Some Chinese intelligence operatives pose as journalists at those agencies and at smaller state-run outlets, using "non-official cover," in the parlance of spies, experts on Chinese espionage say. Some US officials have spoken of entirely shutting down those small outfits as well as any Chinese organisation or company accused of being a front for intelligence work.

US officials declined to estimate the number of Chinese intelligence operatives in the United States they say use journalism employment as a cover or the number they would like to expel.

The FBI referred questions to the State Department, which said it does not comment on intelligence matters. The Chinese Embassy did not reply to a request for comment.

US intelligence officials have long asserted that many Chinese journalists abroad play a hybrid role in which they not only provide reports for publications and broadcasters in China but also give information to Beijing's intelligence apparatus.

The action now under consideration would try to avoid evicting most of those who play a hybrid role and focus more on people the US government believes are mainly spies, according to intelligence officials.

The journalistic reports filed by those Chinese citizens are simply a screen for covertly collecting intelligence, the officials said.

US officials were infuriated by China's announcement of the new wave of expulsions of American journalists, who are not spies. The officials saw the action as part of Beijing's attempts to censor reporting about the government's missteps over the coronavirus outbreak.

The officials are now seeking a way to retaliate beyond continuing a cycle of retribution that harms people who practice actual journalism. Taking the fight to the intelligence services would do that, they say, as well as allowing the Americans to avoid criticism that they are clamping down on press freedoms.

One option that some officials have discussed that does not involve spies is limiting the reach and distribution of the Chinese outlets in the United States, whether those are television networks or newspapers.
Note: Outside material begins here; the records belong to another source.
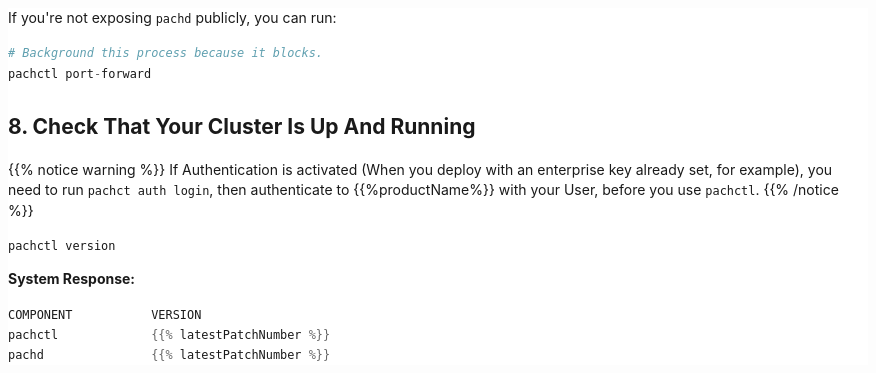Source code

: If you're not exposing `pachd` publicly, you can run:

```s
# Background this process because it blocks.
pachctl port-forward
``` 

## 8. Check That Your Cluster Is Up And Running

{{% notice warning %}}
If Authentication is activated (When you deploy with an enterprise key already set, for example), you need to run `pachct auth login`, then authenticate to {{%productName%}} with your User, before you use `pachctl`. 
{{% /notice %}}

```s
pachctl version
```

**System Response:**

```s
COMPONENT           VERSION
pachctl             {{% latestPatchNumber %}}
pachd               {{% latestPatchNumber %}}
```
But that runs into the thorny issue of press freedoms. For years, the Chinese government has blocked online access to major foreign news websites and apps, and it often censors broadcasts by international television networks.
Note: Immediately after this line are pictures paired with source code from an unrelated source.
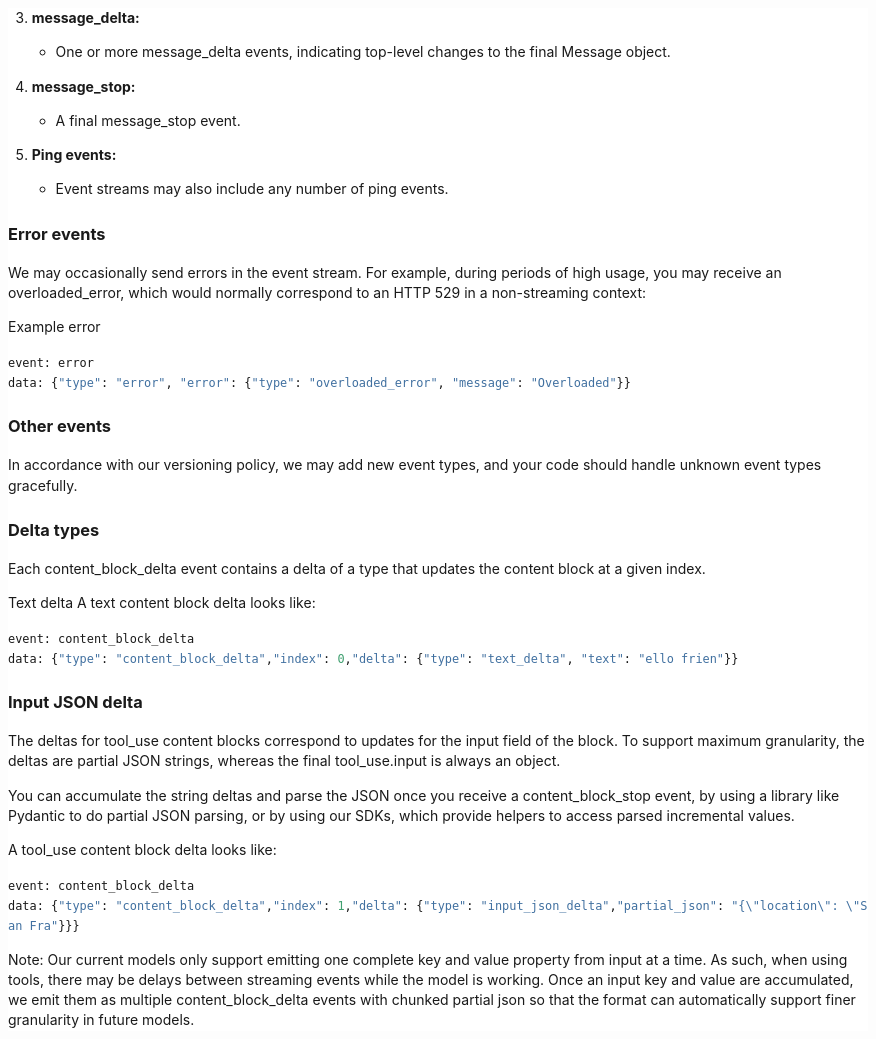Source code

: 3. **message_delta:**
   - One or more message_delta events, indicating top-level changes to the final Message object.

4. **message_stop:**
   - A final message_stop event.

5. **Ping events:**
   - Event streams may also include any number of ping events.

### Error events
We may occasionally send errors in the event stream. For example, during periods of high usage, you may receive an overloaded_error, which would normally correspond to an HTTP 529 in a non-streaming context:

Example error

```python
event: error
data: {"type": "error", "error": {"type": "overloaded_error", "message": "Overloaded"}}
```

### Other events
In accordance with our versioning policy, we may add new event types, and your code should handle unknown event types gracefully.

### Delta types
Each content_block_delta event contains a delta of a type that updates the content block at a given index.

Text delta
A text content block delta looks like:

```python
event: content_block_delta
data: {"type": "content_block_delta","index": 0,"delta": {"type": "text_delta", "text": "ello frien"}}
```

### Input JSON delta
The deltas for tool_use content blocks correspond to updates for the input field of the block. To support maximum granularity, the deltas are partial JSON strings, whereas the final tool_use.input is always an object.

You can accumulate the string deltas and parse the JSON once you receive a content_block_stop event, by using a library like Pydantic to do partial JSON parsing, or by using our SDKs, which provide helpers to access parsed incremental values.

A tool_use content block delta looks like:

```python
event: content_block_delta
data: {"type": "content_block_delta","index": 1,"delta": {"type": "input_json_delta","partial_json": "{\"location\": \"San Fra"}}}
```

Note: Our current models only support emitting one complete key and value property from input at a time. As such, when using tools, there may be delays between streaming events while the model is working. Once an input key and value are accumulated, we emit them as multiple content_block_delta events with chunked partial json so that the format can automatically support finer granularity in future models.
The wave of expulsions of journalists in the two countries began when China announced Feb 19 it would evict three Wall Street Journal reporters, the first outright expulsions of foreign journalists since 1998.
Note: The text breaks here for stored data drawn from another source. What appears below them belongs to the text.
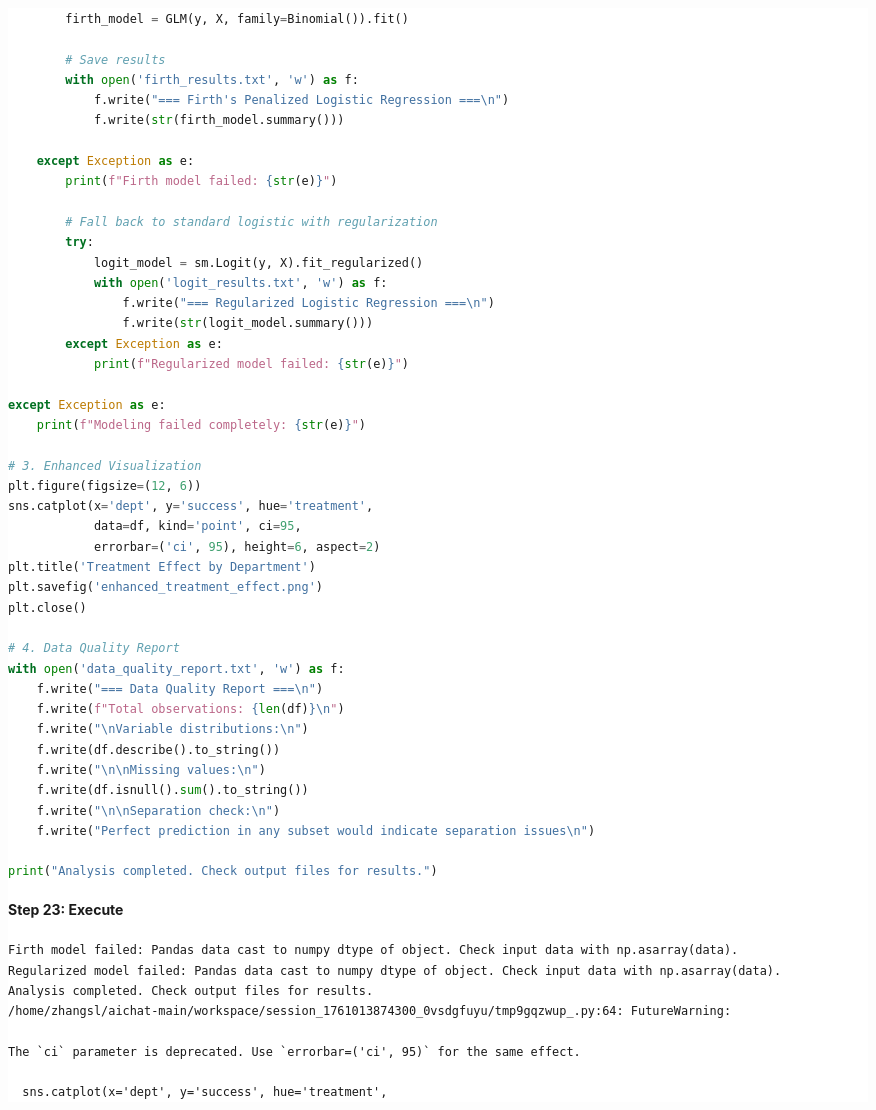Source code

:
 ```python
        firth_model = GLM(y, X, family=Binomial()).fit()
        
        # Save results
        with open('firth_results.txt', 'w') as f:
            f.write("=== Firth's Penalized Logistic Regression ===\n")
            f.write(str(firth_model.summary()))
            
    except Exception as e:
        print(f"Firth model failed: {str(e)}")
        
        # Fall back to standard logistic with regularization
        try:
            logit_model = sm.Logit(y, X).fit_regularized()
            with open('logit_results.txt', 'w') as f:
                f.write("=== Regularized Logistic Regression ===\n")
                f.write(str(logit_model.summary()))
        except Exception as e:
            print(f"Regularized model failed: {str(e)}")
            
except Exception as e:
    print(f"Modeling failed completely: {str(e)}")

# 3. Enhanced Visualization
plt.figure(figsize=(12, 6))
sns.catplot(x='dept', y='success', hue='treatment', 
            data=df, kind='point', ci=95, 
            errorbar=('ci', 95), height=6, aspect=2)
plt.title('Treatment Effect by Department')
plt.savefig('enhanced_treatment_effect.png')
plt.close()

# 4. Data Quality Report
with open('data_quality_report.txt', 'w') as f:
    f.write("=== Data Quality Report ===\n")
    f.write(f"Total observations: {len(df)}\n")
    f.write("\nVariable distributions:\n")
    f.write(df.describe().to_string())
    f.write("\n\nMissing values:\n")
    f.write(df.isnull().sum().to_string())
    f.write("\n\nSeparation check:\n")
    f.write("Perfect prediction in any subset would indicate separation issues\n")

print("Analysis completed. Check output files for results.")
```

#### Step 23: Execute

```
Firth model failed: Pandas data cast to numpy dtype of object. Check input data with np.asarray(data).
Regularized model failed: Pandas data cast to numpy dtype of object. Check input data with np.asarray(data).
Analysis completed. Check output files for results.
/home/zhangsl/aichat-main/workspace/session_1761013874300_0vsdgfuyu/tmp9gqzwup_.py:64: FutureWarning: 

The `ci` parameter is deprecated. Use `errorbar=('ci', 95)` for the same effect.

  sns.catplot(x='dept', y='success', hue='treatment',

```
After that announcement, which came a day after the Trump administration imposed new rules on five Chinese state-run media organisations, US officials grappled with how to respond.

Some raised the idea of expelling Chinese state media employees who did intelligence work. Mr Matthew Pottinger, deputy national security adviser and a former Wall Street Journal reporter based in China, led a meeting Feb 24 to discuss options.

The administration announced March 2 it was issuing new visa quotas on Chinese citizens working at five Chinese media organisations. In total, they could employ only 100 Chinese citizens in their US operations. That would result in the de facto expulsion of about 60.

A senior State Department official said last week that the "Chinese government" had met a deadline of March 13 to identify employees who would remain at the organisations. It was unlikely that Chinese officials had selected intelligence operatives to send back to China, US officials said.

China retaliated against the new quotas by expelling journalists at the Times, the Journal and the Post, affecting at least 13 Americans, even though those newspapers are not tied to the US government.

"Did they really believe they can silence a country like China without any consequences?" Ms Hua, the Foreign Ministry spokeswoman, wrote on Twitter on Tuesday.

"China clearly no longer sees Western journalists as useful or critical to getting its message out," said Mr Daniel Kliman, a senior fellow at the Centre for a New American Security and a former Asia policy official in the Pentagon. "With the expansion of state-run organisations globally, it seems they don't need Western journalists around."